That’s not a standalone sentence. This was the paragraph regarding how I was using the term service failure.
If a network would improve QOS with twice as many servers, that to me is a service failure, not a technology failure. The devices work fine, we’re just overloading them.
If adding more hardware solves the QOS, then that’s my definition of “service failure.” In that case the devices are OK (the case where adding more hardware improves QOS).
My very first sentence in that post said there might be something weird going on, but based on my many discussions with support, they identified most of the issues I was experiencing as “hiccups.” (Their word.)
Do I know for sure these hiccups would be reduced with more servers? Nope, and never said I did. But plenty of companies run similar or more complex services in the US with a higher degree of reliability. Whether it’s cloud based video services, alarm.com, mint.com, utility companies, Google maps, Dragon Nuance, etc, “hiccups” are rare and costs to users are often low.
Remember the initial problem I mentioned: a Hello Home Action set for 8 a.m. that does one thing, change mode from Asleep to Home, failed to fire after running successfully for several months.
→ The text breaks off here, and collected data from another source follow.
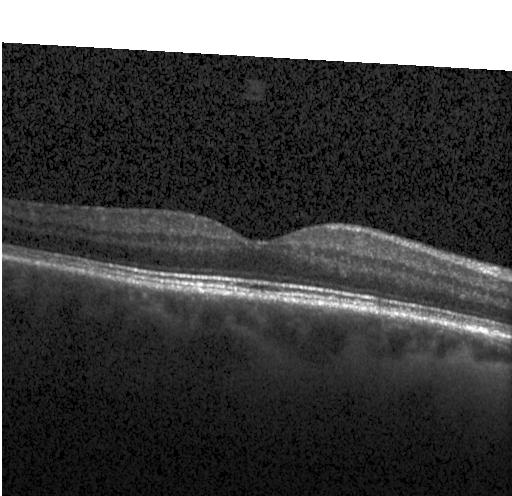 OCT finding: no evidence of choroidal neovascularization, diabetic macular edema, or drusen.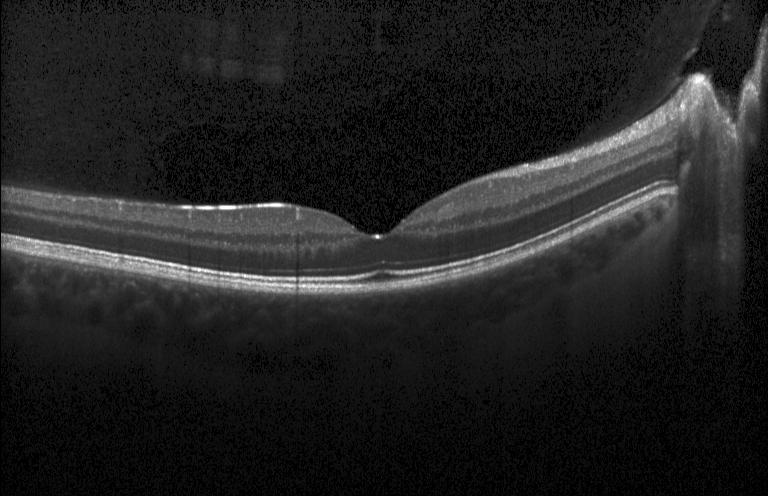
Horizontal scan through the fovea. Heidelberg Spectralis. SD-OCT. Optical coherence tomography scan.
OCT finding: no evidence of choroidal neovascularization, diabetic macular edema, or drusen.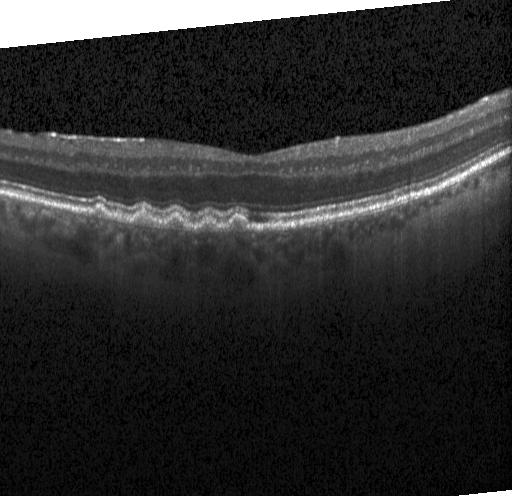 Finding: drusen.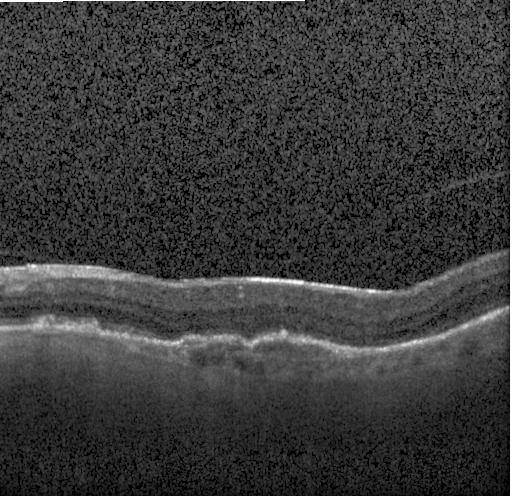

Centered on the fovea; SD-OCT; Heidelberg Spectralis; OCT line scan — Finding: choroidal neovascularization (CNV).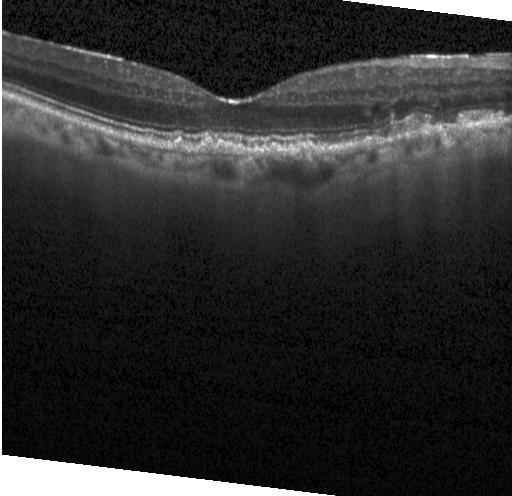

OCT scan showing multiple drusen.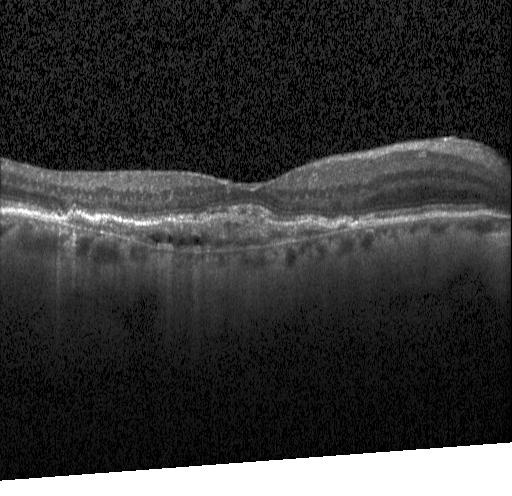 Assessment: CNV.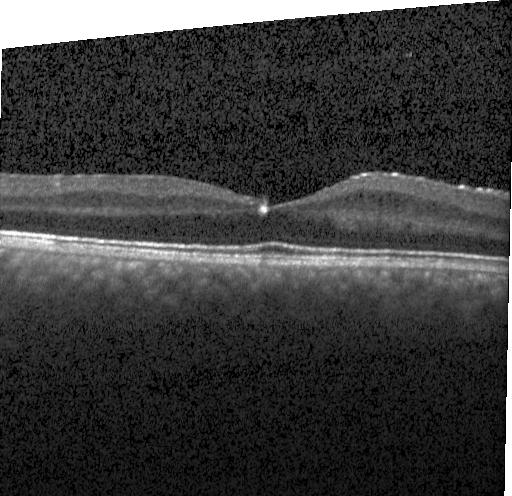
OCT line scan. Fovea-centered — Assessment: diabetic macular edema (DME).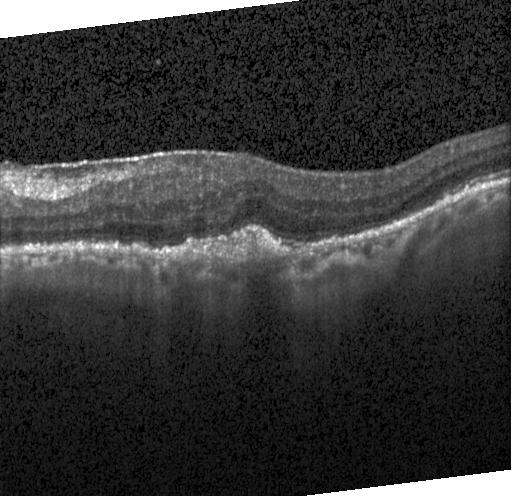 OCT scan showing choroidal neovascularization.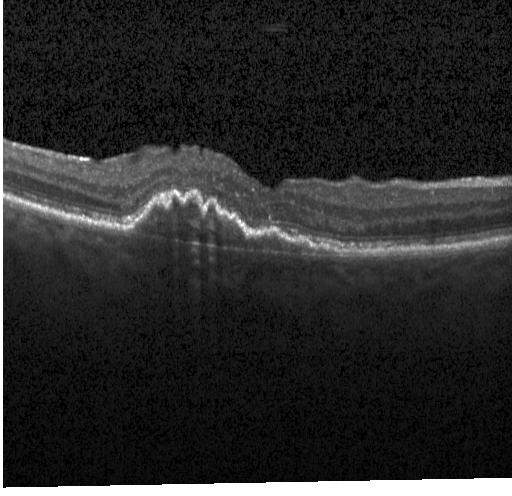
Heidelberg Spectralis OCT system, centered on the fovea, spectral-domain optical coherence tomography, OCT line scan. Diagnosis: CNV.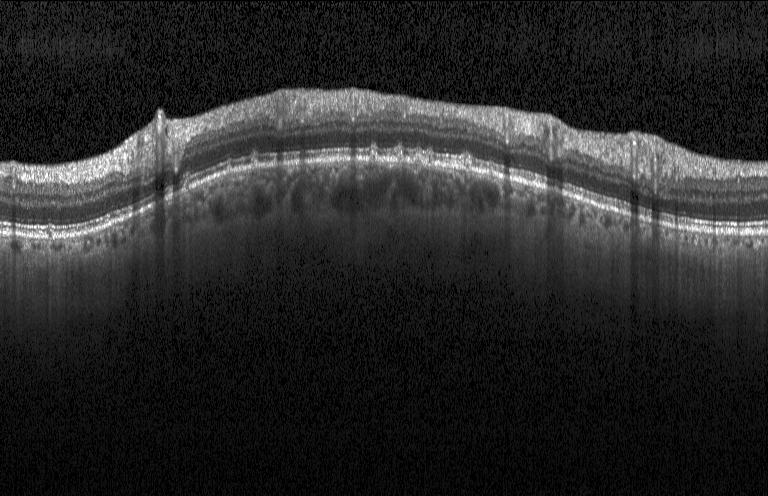 Through the macula, OCT line scan
OCT finding: multiple drusen.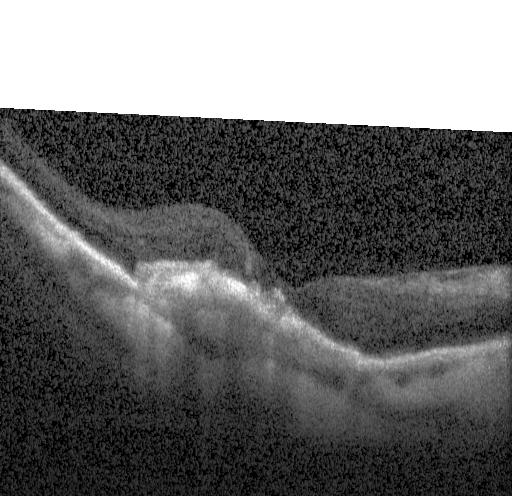 Diagnosis: a choroidal neovascular membrane.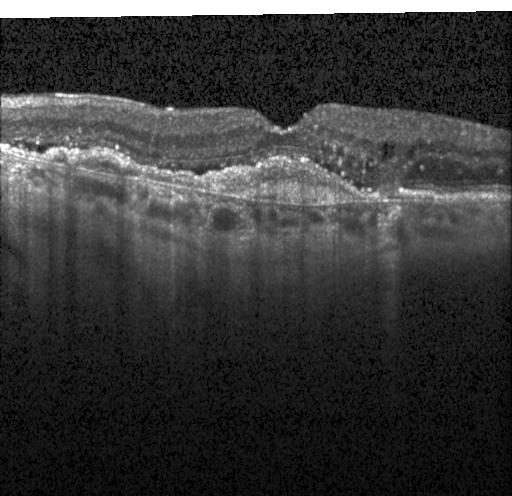
Macular OCT demonstrating a choroidal neovascular membrane.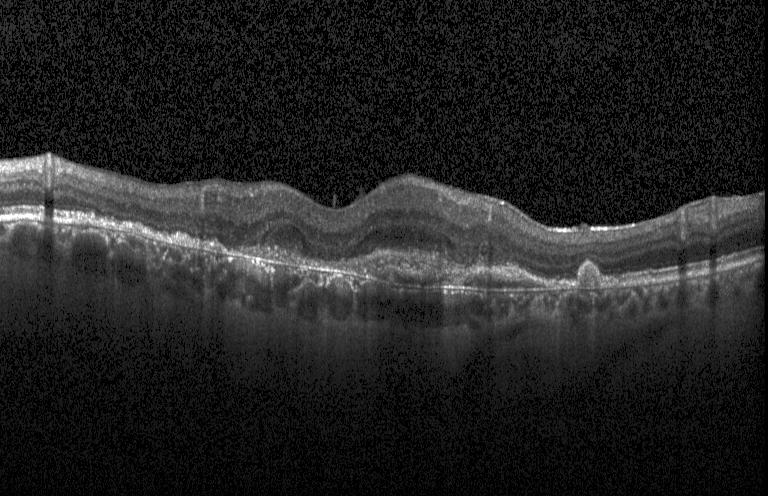

Dx: CNV.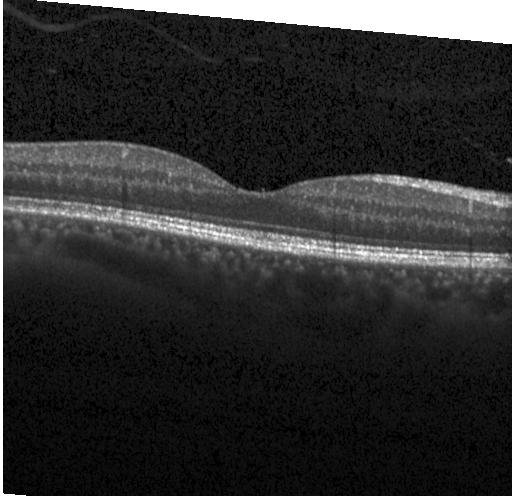
No evidence of choroidal neovascularization, diabetic macular edema, or drusen.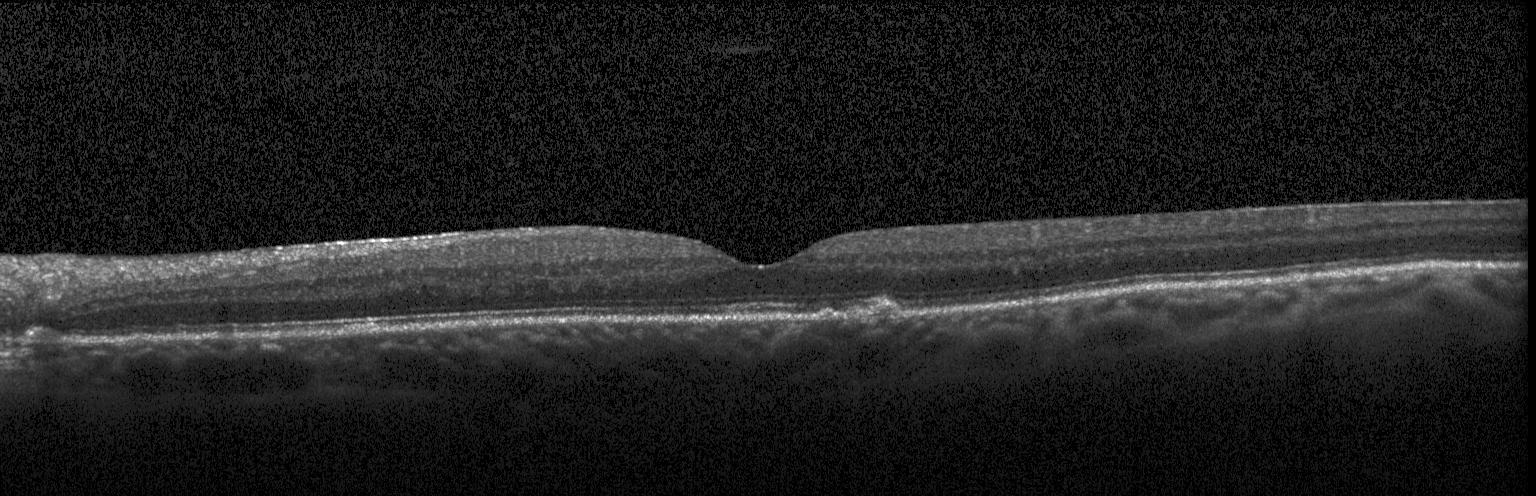 Optical coherence tomography B-scan. Dx: drusen.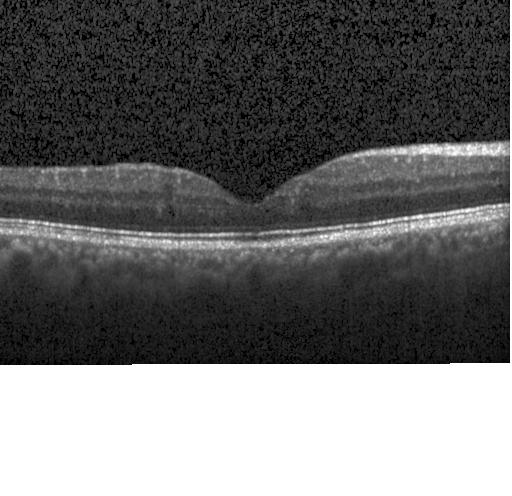

Optical coherence tomography scan. Diagnosis: no evidence of choroidal neovascularization, diabetic macular edema, or drusen.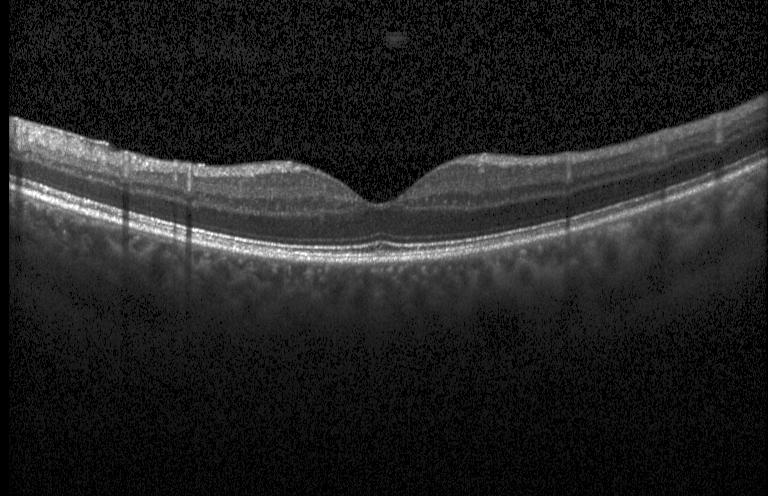
Centered on the fovea · retinal OCT cross-section.
The scan shows no evidence of choroidal neovascularization, diabetic macular edema, or drusen.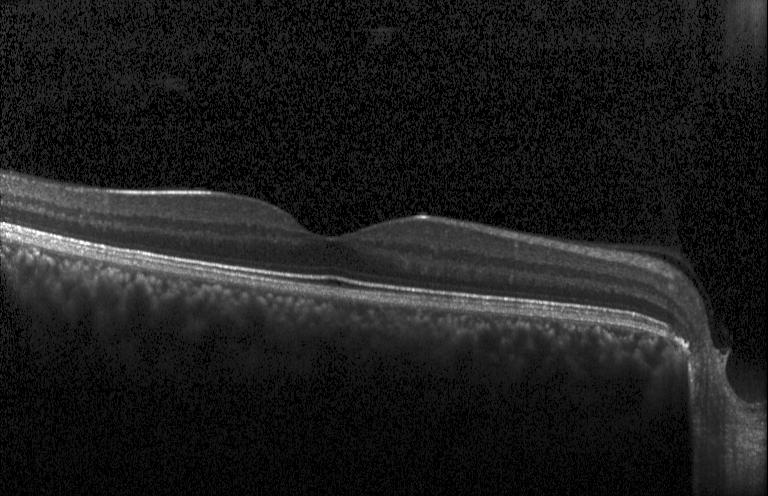

OCT B-scan. Instrument: Heidelberg Spectralis. Through the macula. Diagnosis: no choroidal neovascularization, no diabetic macular edema, and no drusen.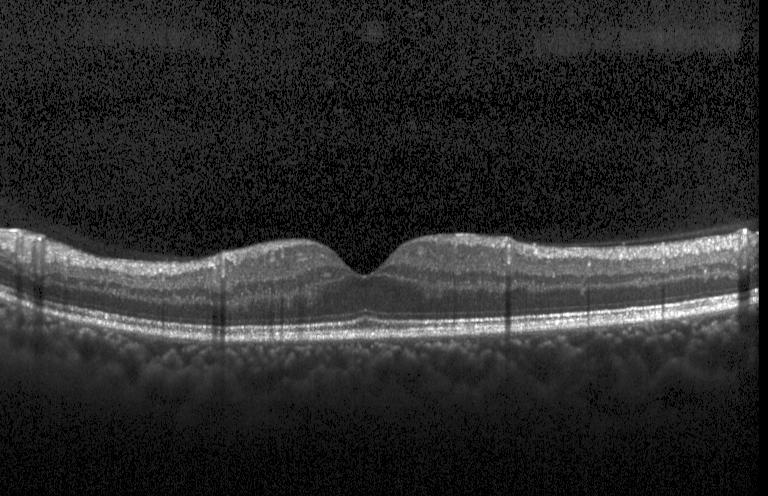 Heidelberg Spectralis OCT system, OCT B-scan
No evidence of choroidal neovascularization, diabetic macular edema, or drusen.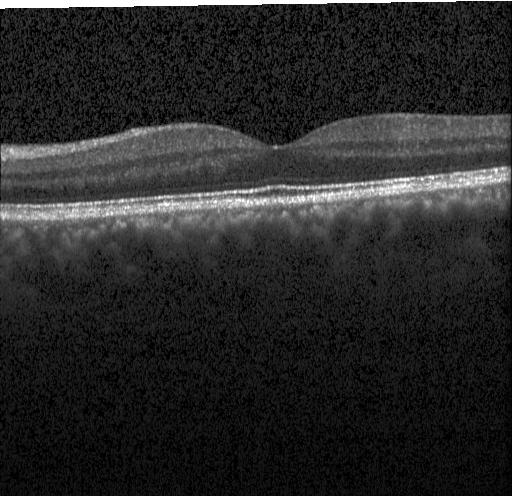
Optical coherence tomography B-scan
The scan shows neither choroidal neovascularization, diabetic macular edema, nor drusen.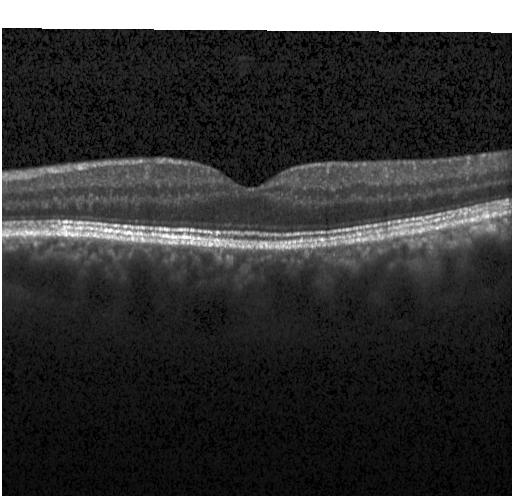
No evidence of CNV, DME, or drusen.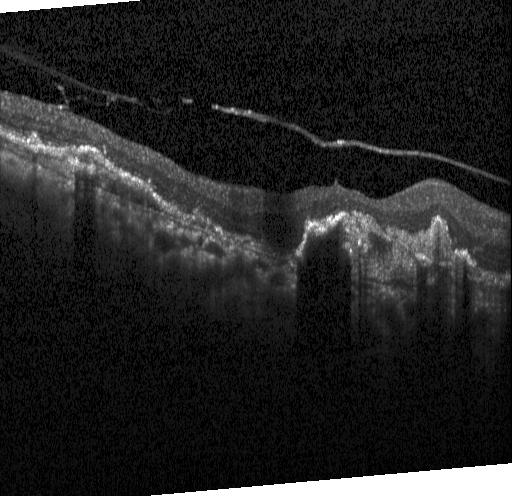

Finding: a choroidal neovascular membrane.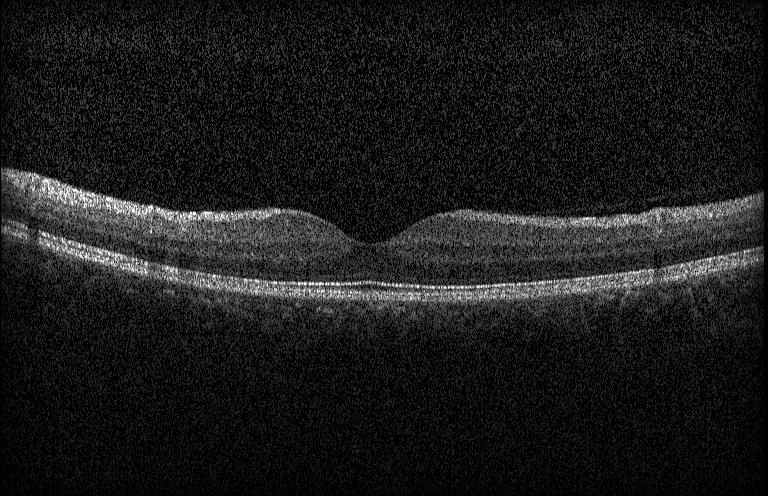

OCT line scan.
Diagnosis: no choroidal neovascularization, no diabetic macular edema, and no drusen.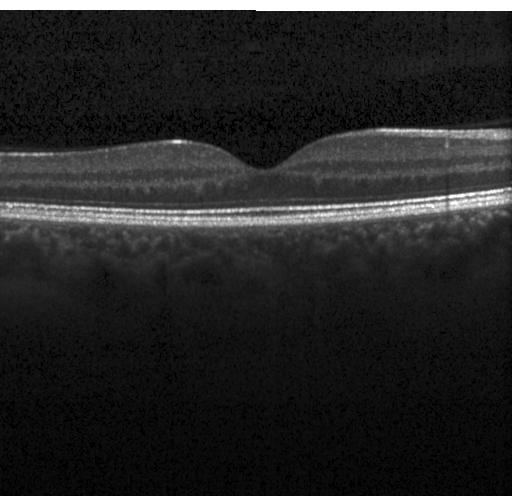
OCT B-scan.
The scan shows no evidence of CNV, DME, or drusen.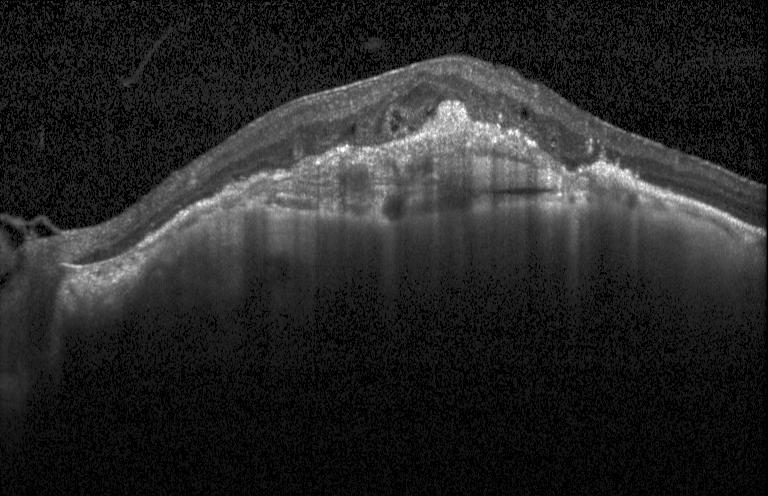

Optical coherence tomography scan.
Macular OCT: choroidal neovascularization.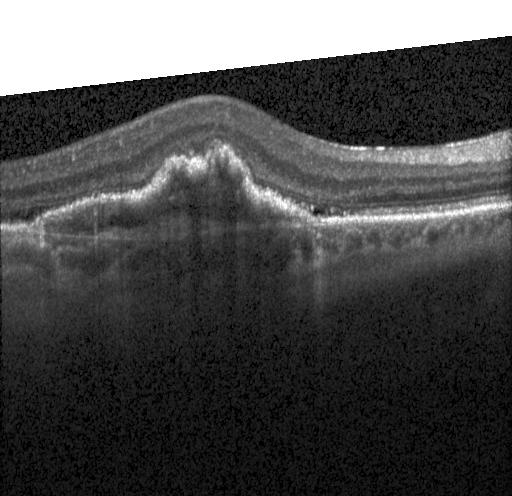

Macular OCT demonstrating choroidal neovascularization (CNV).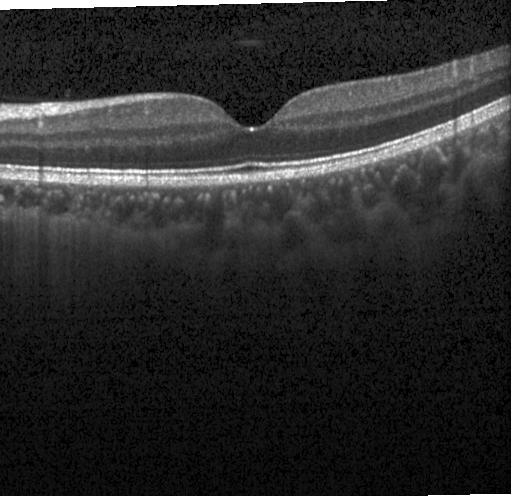
Macular OCT demonstrating no CNV, DME, or drusen.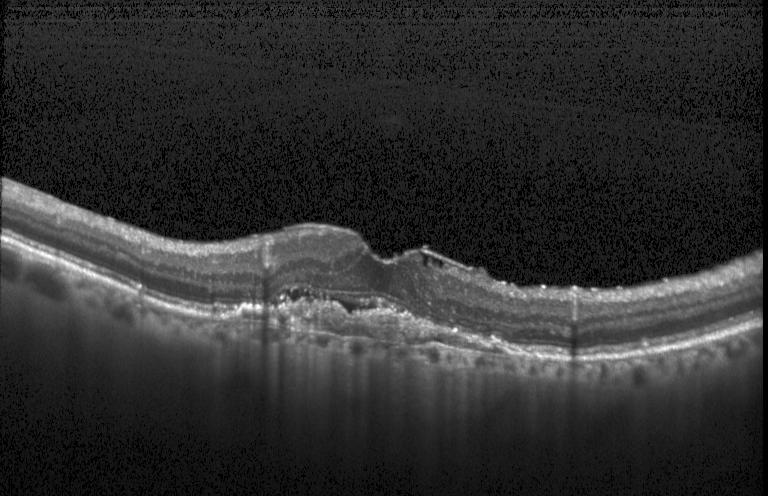 Acquired on a Heidelberg Spectralis. Fovea-centered. Optical coherence tomography B-scan — Assessment: choroidal neovascularization (CNV).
And support showed no concern about the failure, according to them the servers “hiccuped” and I should just reset the timer manually.
If that wasn’t a musical chairs issue caused by an overloaded system then we have a home automation system that can’t reliably run a daily schedule to set one value.
I could indeed be wrong but my personal belief is that if SmartThings couldn’t handle a simple time based schedule for other reasons then nothing would work. And it would be failing a lot more often for a lot more people.
So my guess is that it’s a scaling issue. Growing pains. But as I’ve said from the beginning, I could indeed be wrong in that guess.
It doesn’t matter, though: whether it’s poor design or bad technology or QOS due to overload, the end result for me is the same. I can’t rely on it.
I use many Internet-based services. Some are by subscription. Some are free up to a certain volume. Some are totally free. The business model doesn’t change my reliability requirements.
Other people will have different requirements, and different means of dealing with reliability failures.
But going back to the CTO’s comments, if my lights don’t go on in the morning, SmartThings is always the first thing I suspect. Not the power company, the GE light bulb, the fixture, the Philips bridge, or my own logic. And over 8 months, I have yet to be surprised after further analysis. SmartThings it always was.
We’ll see if things are more reliable with ST out of the picture.